Zahnimplantate
Ihr Lächeln – stabil verankert
Ein Implantat ist eine “künstliche“ Zahnwurzel. Es wird operativ im Kieferknochen verankert. Dort verwächst es mit dem Knochen. So bietet es dem darauf angebrachten Zahnersatz (Einzelzähnen, Brücken oder Prothesen) einen festen Sitz.
Ganz gleich, ob Sie nur einen, mehrere oder alle Zähne verloren haben – Implantate bieten Ihnen vielfältige Lösungen.
Zahn-Implantate haben sich millionenfach bewährt. Unverträglichkeiten oder Implantatverluste kommen – statistisch betrachtet – sehr selten vor. Implantate sind meist aus Titan, einem sehr körperverträglichen Metall. Voraussetzung für den Einsatz von Implantaten ohne aufwändige Knochenanlagerungsmaßnahmen ist ausreichender vorhandener Knochen am geplanten Implantationsort.
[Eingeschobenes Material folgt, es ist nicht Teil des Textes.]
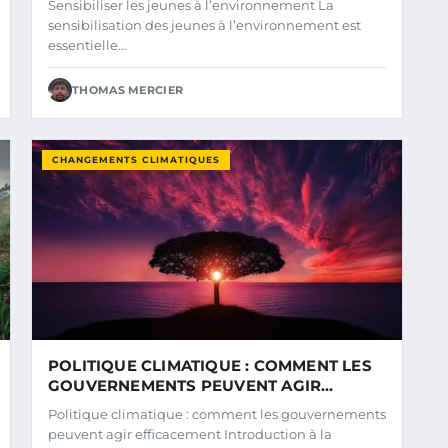
Sensibiliser les jeunes à l’environnement La
sensibilisation des jeunes à l’environnement est
essentielle…
THOMAS MERCIER
CHANGEMENTS CLIMATIQUES
POLITIQUE CLIMATIQUE : COMMENT LES
GOUVERNEMENTS PEUVENT AGIR
EFFICACEMENT
Politique climatique : comment les gouvernements
peuvent agir efficacement Introduction à la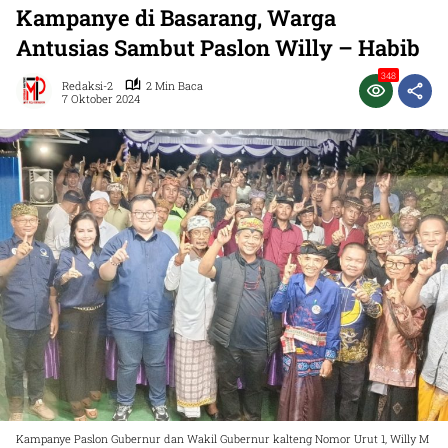
Kampanye di Basarang, Warga
Antusias Sambut Paslon Willy – Habib
348
Redaksi-2
2 Min Baca
7 Oktober 2024
Kampanye Paslon Gubernur dan Wakil Gubernur kalteng Nomor Urut 1, Willy M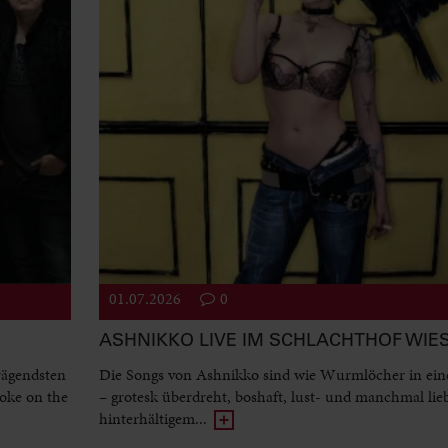
01.07.2026
0
ASHNIKKO LIVE IM SCHLACHTHOF WI
rägendsten
Die Songs von Ashnikko sind wie Wurmlöcher in ein
oke on the
– grotesk überdreht, boshaft, lust- und manchmal lie
hinterhältigem...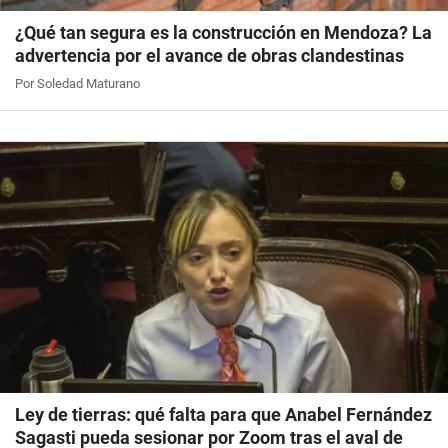
¿Qué tan segura es la construcción en Mendoza? La
advertencia por el avance de obras clandestinas
Por Soledad Maturano
Ley de tierras: qué falta para que Anabel Fernández
Sagasti pueda sesionar por Zoom tras el aval de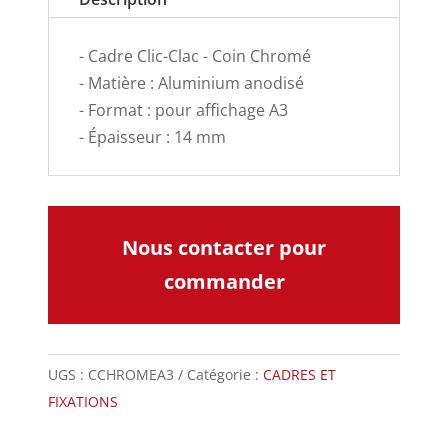
- Cadre Clic-Clac - Coin Chromé
- Matière : Aluminium anodisé
- Format : pour affichage A3
- Épaisseur : 14 mm
Nous contacter pour
commander
UGS :
CCHROMEA3
Catégorie :
CADRES ET
FIXATIONS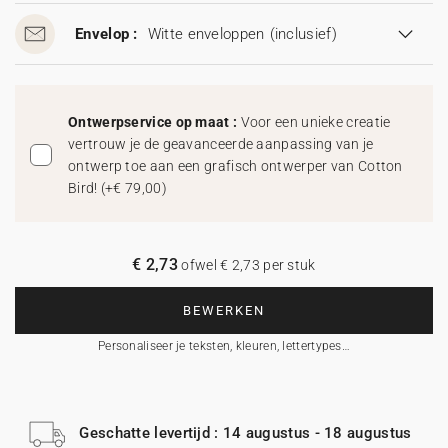
Envelop :
Witte enveloppen
(inclusief)
Ontwerpservice op maat :
Voor een unieke creatie
vertrouw je de geavanceerde aanpassing van je
ontwerp toe aan een grafisch ontwerper van Cotton
Bird!
(
+€ 79,00
)
€ 2,73
ofwel € 2,73 per stuk
BEWERKEN
Personaliseer je teksten, kleuren, lettertypes…
Geschatte levertijd : 14 augustus - 18 augustus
Implantate bieten Vorteile gegenüber herkömmlichen Brücken oder Prothesen:
- der Kieferknochen bildet sich nicht zurück, sondern bleibt stabil
- die Nachbarzähne müssen nicht, wie bei Brücken, beschliffen werden
Sie erhalten gegebenenfalls einen festen, belastbaren Zahnersatz, wo sonst nur noch eine herausnehmbare Prothese möglich wäre, oder immerhin eine stabil sitzende Prothese, wo sonst nur noch ein unsicherer Halt zu erwarten wäre. Implantatgetragener Zahnersatz ist eine hochwertige Komfortversorgung, die gesetzliche Krankenkassen nicht bezahlen. Doch auch wenn Sie gesetzlich versichert sind, können Sie Zahn-Implantate als Privatleistung wählen.
Welche Implantate gibt es?
Für die unterschiedlichen anatomischen Gegebenheiten im Kiefer von Patienten gibt es ein breites Angebot an Implantaten. Einige sind für die Sofortversorgung bestimmt, andere werden bei geringem Knochenstatus oder geringer Knochendichte bevorzugt, wiederum andere sind für spezielle Bereiche im Kiefer vorgesehen.
Digitale Volumentomographie (DVT)
In unserer Praxis verwenden wir die digitale Volumentomographie (DVT). Dabei handelt es sich um ein radiologisches bildgebendes Verfahren mit der Nutzung von Röntgenstrahlen, das die Anatomie der Zähne, der Kiefer und des Gesichtsschädels dreidimensional darstellt und dadurch einen bedeutenden Beitrag zur präoperativen und posttraumatischen Diagnostik leisten kann.
Anders als das Verfahren der Computertomographie (CT), das in radiologischen Fachpraxen angewendet wird, wird ein digitales Volumentomogramm (DVT) bei uns in den eigenen Praxisräumen erstellt, woraus sich eine deutliche Zeitersparnis für Sie als Patient und die gesamte Therapieplanung ergibt.
Mit diesem Verfahren können wir aufgrund des hohen Kontrastes zu Luft und Weichgeweben eine hervorragende Darstellung knöcherner Strukturen erlangen. Ein weiterer Vorteil besteht darin, dass die DVT wenig Störschatten durch Metall liefert. Das kann besonders bei Zähnen mit Metallrestaurationen von großer Bedeutung sein.